Les Bleus devront donc combiner patience et verticalité. Garder le ballon ne suffira pas ; il faudra accélérer au bon moment, cadrer les frappes, éviter les fautes inutiles et imposer une autorité mentale dès les premières minutes. Cette journée a déjà montré que les favoris peuvent vaciller. La France est prévenue.
Espagne accrochée, Belgique freinée, les favoris déjà sous pression
Le Mondial 2026 a rapidement envoyé un message clair aux grandes nations : aucun favori n’aura droit à un tour de chauffe. L’Espagne, championne d’Europe en titre, a été tenue en échec par le Cap-Vert sur un score nul et vierge, 0-0, dans l’une des premières surprises marquantes du tournoi. Dominateurs dans la possession, les Espagnols ont manqué de tranchant face à un bloc cap-verdien courageux, compact et parfaitement concentré jusqu’au bout.
La Belgique, elle aussi, a dû se contenter d’un match nul contre l’Égypte, 1-1, au terme d’une rencontre plus ouverte mais tout aussi révélatrice des difficultés des prétendants. Les Diables rouges ont montré des séquences intéressantes, mais leur équilibre défensif et leur capacité à contrôler les temps faibles restent des sujets sensibles. L’Égypte, bien organisée, a su exploiter les moments d’hésitation pour installer le doute.
Ces résultats replacent le début de compétition dans une logique de prudence. Les écarts supposés sur le papier se réduisent dès que l’intensité, l’engagement et la discipline collective entrent en jeu. Pour l’Espagne, la Belgique, mais aussi la France avant le Sénégal, la pression est déjà palpable.
FIFA, sécurité et arbitrage, les dossiers brûlants qui dépassent le terrain
La FIFA se retrouve déjà confrontée à plusieurs dossiers sensibles dans ce Mondial 2026, entre sécurité renforcée, tensions politiques et décisions arbitrales contestées.
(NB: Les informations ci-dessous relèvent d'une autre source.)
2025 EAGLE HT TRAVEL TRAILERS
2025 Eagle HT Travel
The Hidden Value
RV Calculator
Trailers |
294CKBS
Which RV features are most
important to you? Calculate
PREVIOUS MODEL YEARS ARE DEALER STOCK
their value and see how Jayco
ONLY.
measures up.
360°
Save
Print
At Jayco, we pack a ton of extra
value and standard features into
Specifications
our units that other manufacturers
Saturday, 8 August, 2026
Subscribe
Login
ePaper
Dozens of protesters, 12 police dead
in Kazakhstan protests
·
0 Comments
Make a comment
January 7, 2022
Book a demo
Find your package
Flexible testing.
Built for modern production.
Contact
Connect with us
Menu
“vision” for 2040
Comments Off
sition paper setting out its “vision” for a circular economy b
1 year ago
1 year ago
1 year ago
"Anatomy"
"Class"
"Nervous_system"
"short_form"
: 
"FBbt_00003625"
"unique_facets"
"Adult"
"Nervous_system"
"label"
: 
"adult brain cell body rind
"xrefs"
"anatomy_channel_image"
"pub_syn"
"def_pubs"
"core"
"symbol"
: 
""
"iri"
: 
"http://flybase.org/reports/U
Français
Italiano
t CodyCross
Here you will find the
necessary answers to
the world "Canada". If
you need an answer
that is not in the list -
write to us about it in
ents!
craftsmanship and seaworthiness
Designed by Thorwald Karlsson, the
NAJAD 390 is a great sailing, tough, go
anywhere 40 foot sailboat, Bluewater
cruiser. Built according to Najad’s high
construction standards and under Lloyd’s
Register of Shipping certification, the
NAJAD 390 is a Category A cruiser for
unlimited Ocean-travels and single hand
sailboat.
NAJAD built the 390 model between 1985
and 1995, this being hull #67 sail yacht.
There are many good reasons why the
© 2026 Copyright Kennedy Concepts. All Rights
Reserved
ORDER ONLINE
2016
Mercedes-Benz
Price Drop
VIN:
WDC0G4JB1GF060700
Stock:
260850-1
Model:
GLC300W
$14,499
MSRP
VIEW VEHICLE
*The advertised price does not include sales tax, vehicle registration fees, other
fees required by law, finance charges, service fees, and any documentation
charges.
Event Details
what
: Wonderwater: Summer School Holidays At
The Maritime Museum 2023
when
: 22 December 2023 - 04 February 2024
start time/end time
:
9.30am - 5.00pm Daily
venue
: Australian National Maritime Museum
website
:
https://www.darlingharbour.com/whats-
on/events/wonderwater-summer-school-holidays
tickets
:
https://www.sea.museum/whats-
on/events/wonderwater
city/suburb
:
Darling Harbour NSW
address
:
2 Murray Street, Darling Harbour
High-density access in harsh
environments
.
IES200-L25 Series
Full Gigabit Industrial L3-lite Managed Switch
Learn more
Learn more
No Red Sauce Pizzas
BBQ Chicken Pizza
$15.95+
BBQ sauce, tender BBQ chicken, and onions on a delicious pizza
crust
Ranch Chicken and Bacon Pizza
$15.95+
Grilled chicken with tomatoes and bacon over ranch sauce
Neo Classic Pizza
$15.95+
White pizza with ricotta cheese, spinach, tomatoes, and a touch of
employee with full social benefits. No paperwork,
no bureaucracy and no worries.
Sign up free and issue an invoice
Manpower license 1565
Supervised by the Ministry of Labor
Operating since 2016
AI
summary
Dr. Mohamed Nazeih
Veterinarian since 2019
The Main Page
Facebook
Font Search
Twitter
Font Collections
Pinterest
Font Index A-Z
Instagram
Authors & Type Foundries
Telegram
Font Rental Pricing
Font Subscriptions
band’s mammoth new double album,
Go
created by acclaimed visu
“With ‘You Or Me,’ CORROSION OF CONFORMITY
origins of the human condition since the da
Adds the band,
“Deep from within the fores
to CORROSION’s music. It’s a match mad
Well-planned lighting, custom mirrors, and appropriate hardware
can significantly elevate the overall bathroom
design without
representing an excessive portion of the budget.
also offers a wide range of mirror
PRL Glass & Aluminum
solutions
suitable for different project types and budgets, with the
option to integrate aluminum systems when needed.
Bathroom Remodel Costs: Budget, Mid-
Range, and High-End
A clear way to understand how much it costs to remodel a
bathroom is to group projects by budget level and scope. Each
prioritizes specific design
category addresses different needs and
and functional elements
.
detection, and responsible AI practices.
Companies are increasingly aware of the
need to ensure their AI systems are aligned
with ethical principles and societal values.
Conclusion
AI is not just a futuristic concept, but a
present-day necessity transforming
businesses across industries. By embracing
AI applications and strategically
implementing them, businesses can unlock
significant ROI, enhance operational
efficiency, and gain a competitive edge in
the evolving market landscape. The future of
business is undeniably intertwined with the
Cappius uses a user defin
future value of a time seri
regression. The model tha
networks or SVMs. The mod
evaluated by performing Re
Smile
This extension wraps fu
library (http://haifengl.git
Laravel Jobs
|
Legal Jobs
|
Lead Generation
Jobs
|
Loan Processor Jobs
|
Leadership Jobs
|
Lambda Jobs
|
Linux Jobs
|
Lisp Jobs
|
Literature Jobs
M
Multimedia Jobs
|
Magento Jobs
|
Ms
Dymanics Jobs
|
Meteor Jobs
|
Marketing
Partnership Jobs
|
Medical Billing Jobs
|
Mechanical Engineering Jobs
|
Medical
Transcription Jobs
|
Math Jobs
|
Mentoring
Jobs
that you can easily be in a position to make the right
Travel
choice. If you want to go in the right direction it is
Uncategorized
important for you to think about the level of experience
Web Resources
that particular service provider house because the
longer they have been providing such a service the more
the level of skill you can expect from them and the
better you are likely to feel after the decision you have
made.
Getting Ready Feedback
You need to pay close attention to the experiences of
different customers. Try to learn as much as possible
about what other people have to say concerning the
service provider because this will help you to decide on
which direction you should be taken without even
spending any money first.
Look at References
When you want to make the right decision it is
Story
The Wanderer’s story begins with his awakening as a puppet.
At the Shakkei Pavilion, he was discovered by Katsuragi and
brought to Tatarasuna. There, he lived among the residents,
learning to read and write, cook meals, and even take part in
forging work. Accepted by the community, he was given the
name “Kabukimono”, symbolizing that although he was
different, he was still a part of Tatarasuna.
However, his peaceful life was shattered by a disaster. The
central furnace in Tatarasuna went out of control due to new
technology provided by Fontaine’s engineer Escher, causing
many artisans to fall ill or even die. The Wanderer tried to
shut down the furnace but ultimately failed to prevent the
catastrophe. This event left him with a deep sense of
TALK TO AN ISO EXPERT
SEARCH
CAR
Le match Iran Nouvelle-Zélande au SoFi Stadium a concentré une grande partie de ces enjeux, avec des manifestations de la diaspora iranienne, l’apparition de symboles politiques en tribunes et la nécessité pour les organisateurs de maintenir l’ordre sans transformer le stade en espace de confrontation.
La question de l’arbitrage ajoute une autre couche de tension. L’instance internationale a récemment abandonné une enquête visant l’arbitre australien Shaun Evans, soupçonné d’un geste interprété par certains comme lié au suprémacisme blanc. Faute de preuve d’une violation du code disciplinaire, la procédure a été close. L’intéressé a assuré qu’il s’agissait d’un mouvement involontaire et a regretté l’interprétation donnée à son geste.
Sur le terrain, les décisions litigieuses alimentent aussi les débats, comme lors d’Uruguay Arabie saoudite, avec une main non sanctionnée dans la surface et des contacts contestés. Dans une Coupe du monde scrutée en temps réel, la FIFA doit désormais gérer bien plus que le football : elle arbitre aussi l’image, la sécurité et la crédibilité du tournoi.